A fossil is the remains or the impression of a prehistoric organism preserved or cast in rock. Paleontologists study fossils to learn more
about what happened on Earth before the written record. Scientists are able to use fossils to identify how old the Earth is, when and
where certain life forms arose, and how they are all related to one another. Two of the most common methods scientists use to
determine the age of fossils are through examining geological strata, and through radiometric dating.

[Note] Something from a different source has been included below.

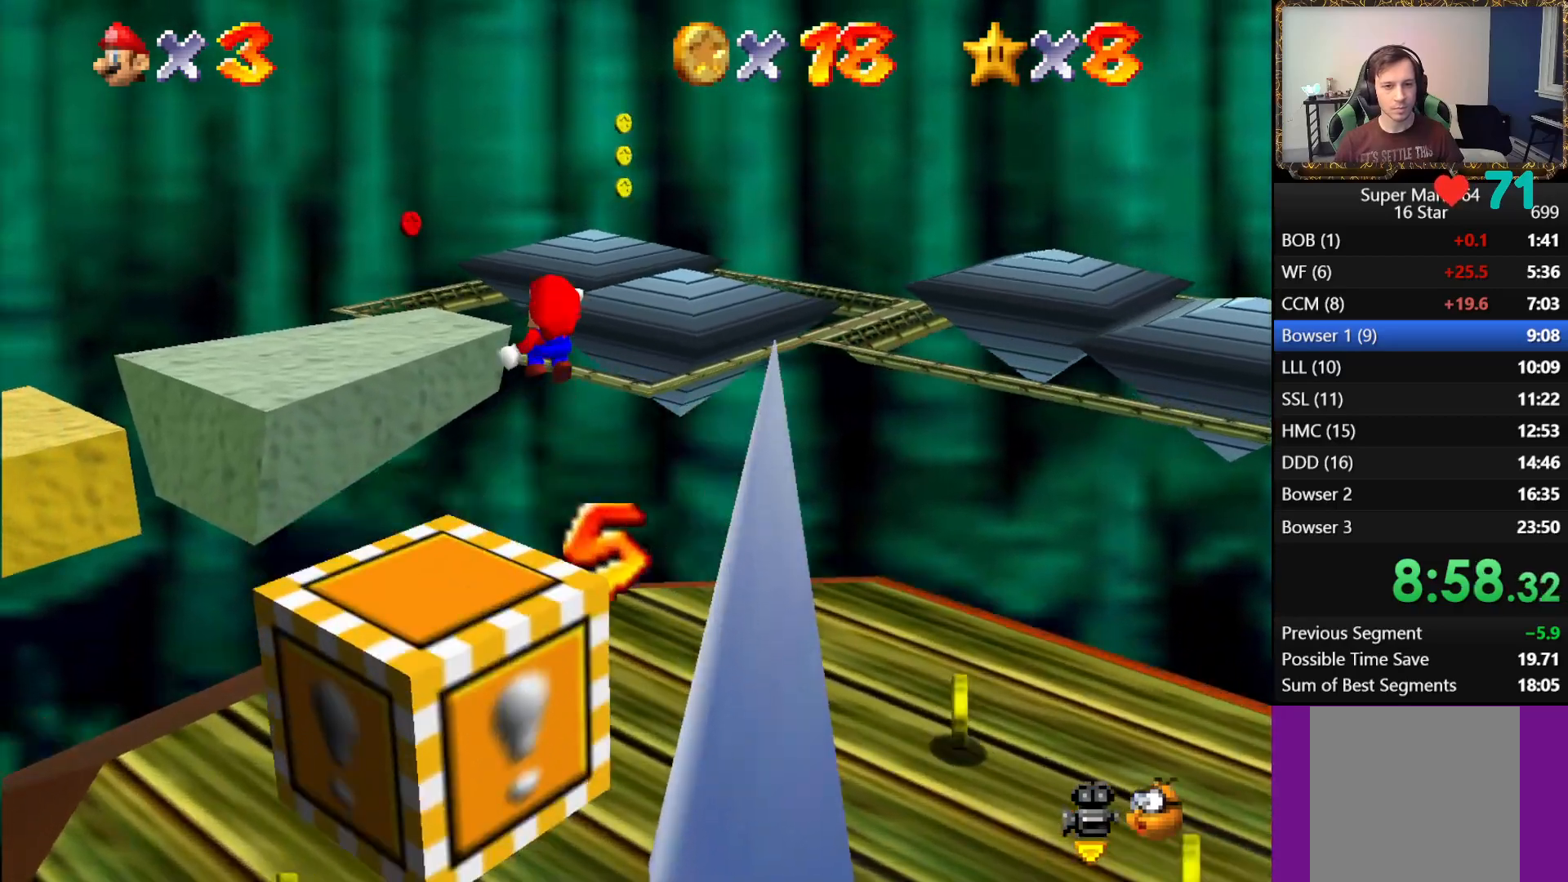
{"buttons": [], "left_stick": "up", "right_stick": "center", "events": [[183, "L1", "up"], [267, "A", "up"]]}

Examining Geological Strata- Over the course of millions of
years the Earth’s outer crust has accumulated many layers of
rock and debris. These layers are called strata. Through a
number of methods, scientists have determined exactly how old
many of these layers are. They have basically created a
calendar for themselves in the layers of the Earth’s crust. When
fossils are found in these identified layers, we can infer that the
organism died sometime close to the date of that layer.
Radiocarbon Dating – Most organic material (anything that
was once alive) contains carbon, including fossils left behind by
ancient organisms. An isotope of carbon, called carbon-14, is
radioactive, and over time it decays into a different form of
carbon. Scientists have determined exactly how long it takes
carbon-14 to decay. By measuring the amount of carbon-14
molecules in a fossil, they are able to measure how long ago
that organism lived. Because carbon-14 eventually decays
completely, this method only works on fossils up to 60,000
years old.
“Lucy”
These are the fossil remains of a hominid (relative of humans)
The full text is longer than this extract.